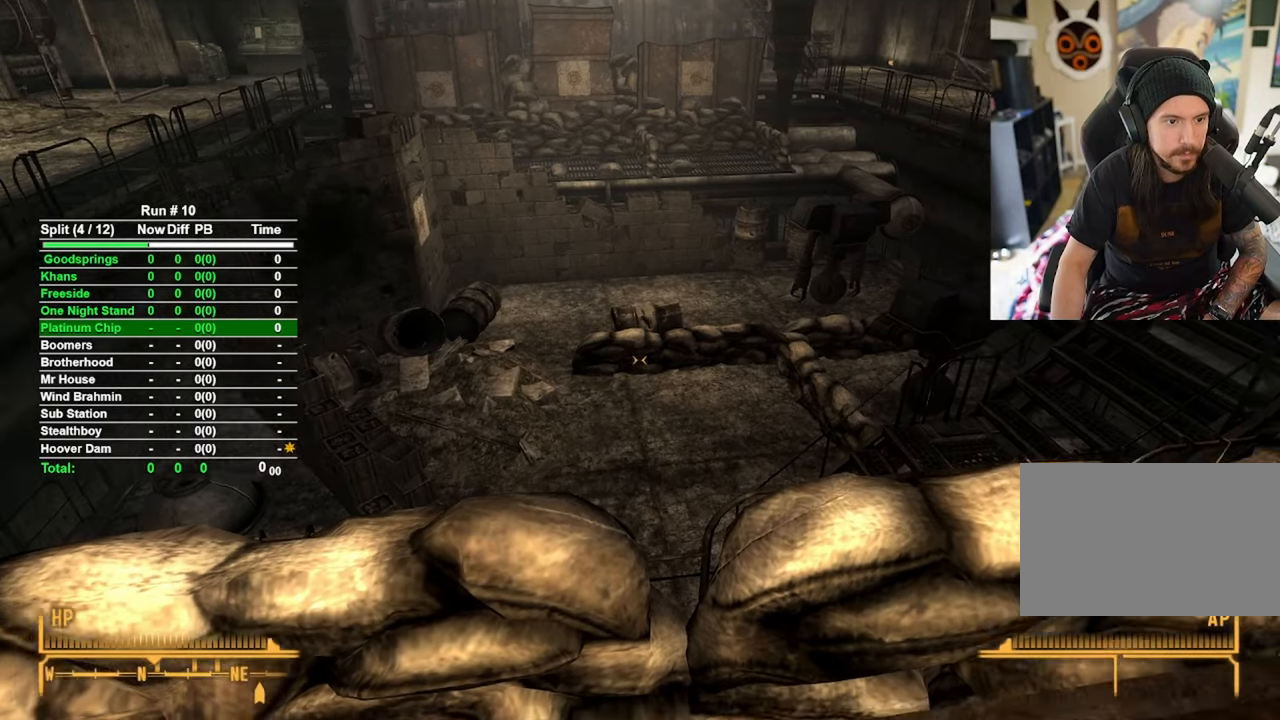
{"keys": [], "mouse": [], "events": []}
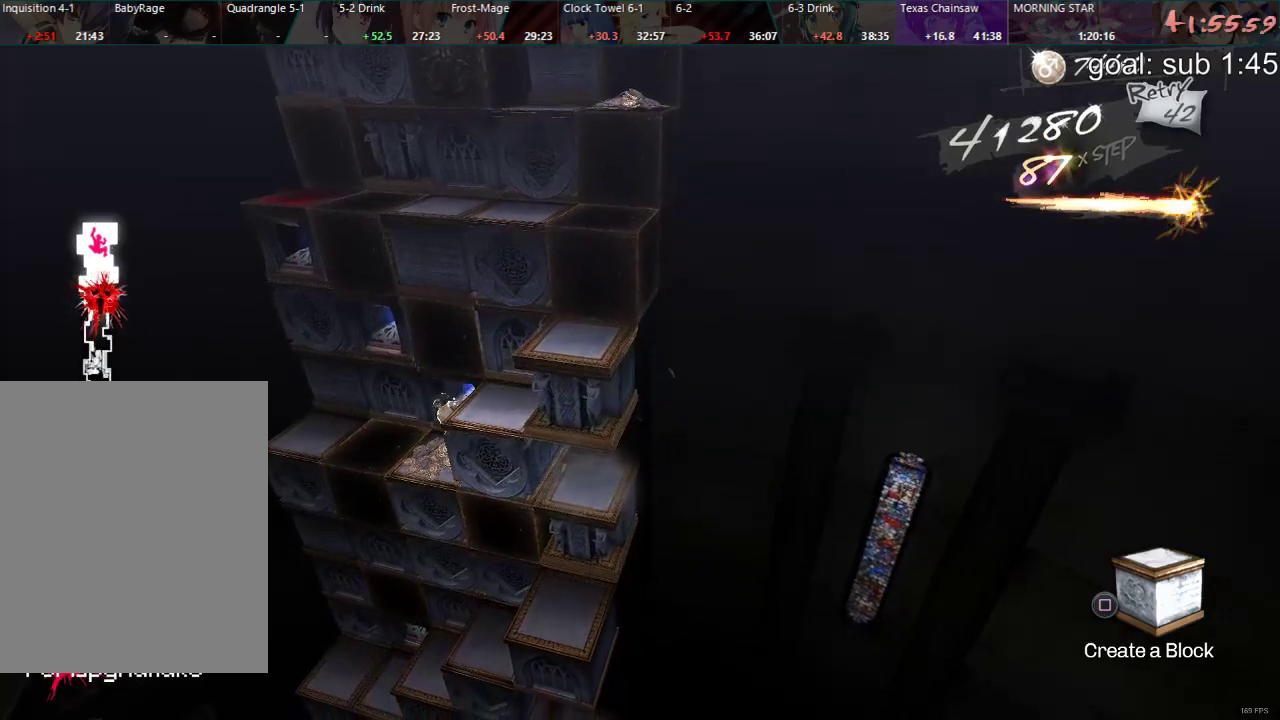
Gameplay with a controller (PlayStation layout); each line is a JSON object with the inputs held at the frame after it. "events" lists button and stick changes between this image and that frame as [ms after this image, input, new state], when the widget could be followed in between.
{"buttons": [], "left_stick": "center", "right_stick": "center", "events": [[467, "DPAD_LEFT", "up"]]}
----------
→ **Task to carry out**
Locate "Gameplay with a" in the data above. Then repeat, exactly, its line and each line after it through the last, adding nothing.

→ **Written reply**
Gameplay with a controller (PlayStation layout); each line is a JSON object with the inputs held at the frame after it. "events" lists button and stick changes between this image and that frame as [ms after this image, input, new state], when the widget could be followed in between.
{"buttons": [], "left_stick": "center", "right_stick": "center", "events": [[467, "DPAD_LEFT", "up"]]}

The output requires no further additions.